*** PROVIDED RECORDS Section Begins ***

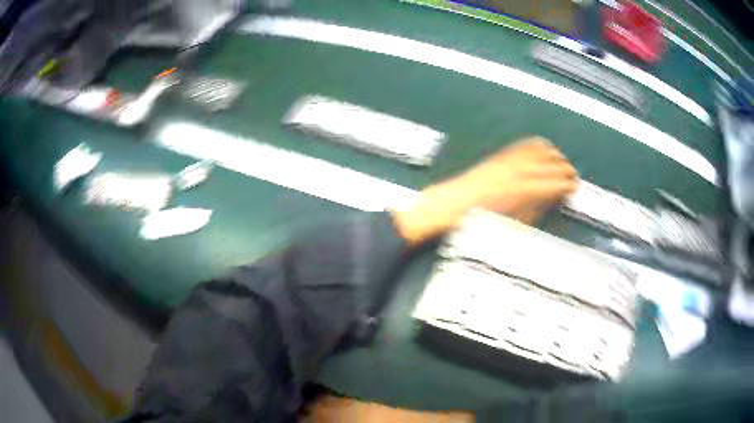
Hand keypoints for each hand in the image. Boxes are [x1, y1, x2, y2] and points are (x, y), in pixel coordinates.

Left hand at [394, 137, 578, 244]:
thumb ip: (535, 211)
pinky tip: (544, 147)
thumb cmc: (477, 222)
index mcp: (523, 191)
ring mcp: (507, 161)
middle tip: (573, 176)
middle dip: (565, 170)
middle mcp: (518, 171)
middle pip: (551, 165)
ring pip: (540, 151)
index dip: (568, 186)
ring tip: (562, 162)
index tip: (574, 188)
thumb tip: (551, 202)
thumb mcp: (511, 224)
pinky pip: (523, 145)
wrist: (447, 207)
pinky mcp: (498, 156)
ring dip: (554, 156)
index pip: (555, 184)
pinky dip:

*** PROVIDED RECORDS Section Ends ***

#### [ASSIGNED TASK]
Nothing but the lines from the one containing "thumb tip: (551, 202)" through the final line of the data above is to be reproduced, each exactly as written.

#### [EXPECTED ANSWER]
thumb tip: (551, 202)
thumb mcp: (511, 224)
pinky pip: (523, 145)
wrist: (447, 207)
pinky mcp: (498, 156)
ring dip: (554, 156)
index pip: (555, 184)
pinky dip:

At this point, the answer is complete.